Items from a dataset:
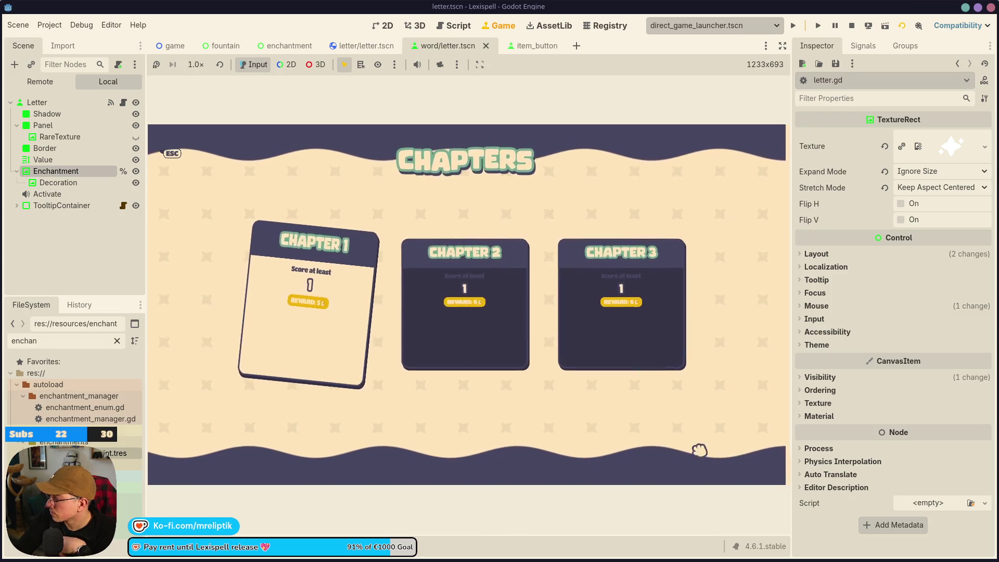
Start Chapter 1, spell and submit SUE, then continue past the CLEAR summary (30/1)
{"action": "left_click", "coordinate": [292, 307]}
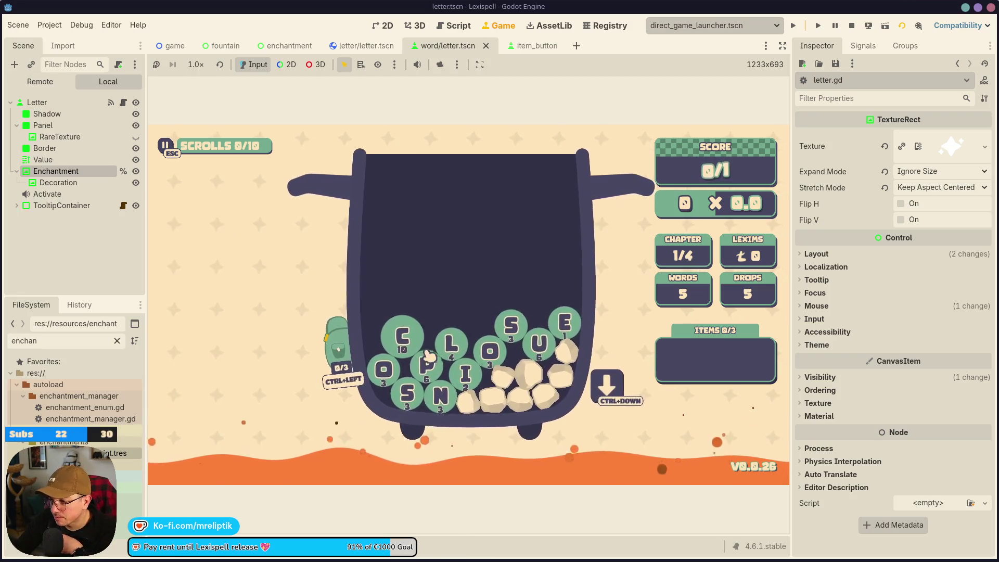
{"action": "left_click", "coordinate": [517, 333]}
{"action": "left_click", "coordinate": [537, 342]}
{"action": "left_click", "coordinate": [564, 322]}
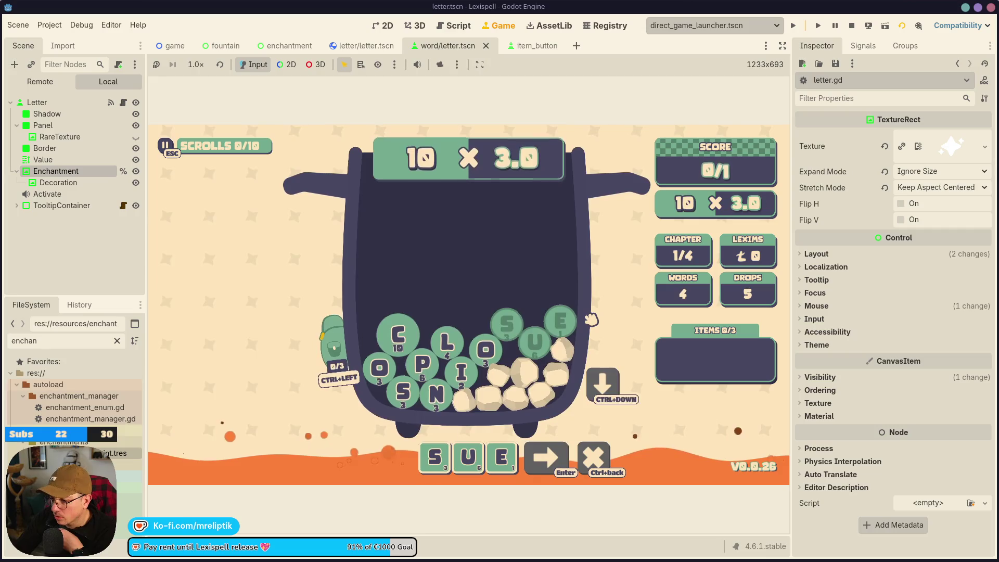
{"action": "key", "text": "Return"}
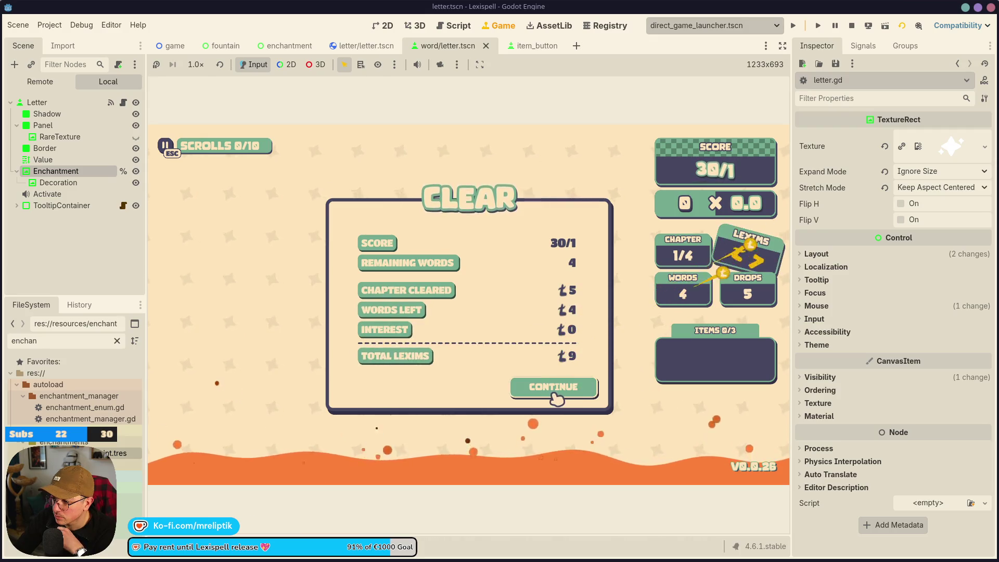
{"action": "left_click", "coordinate": [566, 392]}
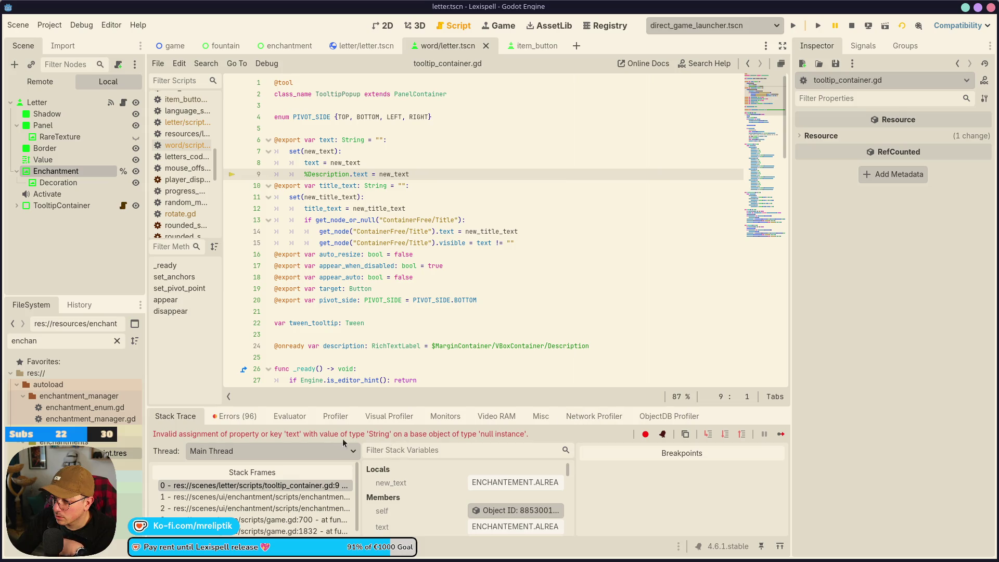
Trace the null-instance error from tooltip_container.gd through enchantment.gd frames, then view item_button in 2D
{"action": "left_click", "coordinate": [279, 486]}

EXERCISE:
Repeat every entry above precisely, leaving each picture out.

RESULT FOR THIS TASK:
Start Chapter 1, spell and submit SUE, then continue past the CLEAR summary (30/1)
{"action": "left_click", "coordinate": [292, 307]}
{"action": "left_click", "coordinate": [517, 333]}
{"action": "left_click", "coordinate": [537, 342]}
{"action": "left_click", "coordinate": [564, 322]}
{"action": "key", "text": "Return"}
{"action": "left_click", "coordinate": [566, 392]}
Trace the null-instance error from tooltip_container.gd through enchantment.gd frames, then view item_button in 2D
{"action": "left_click", "coordinate": [279, 486]}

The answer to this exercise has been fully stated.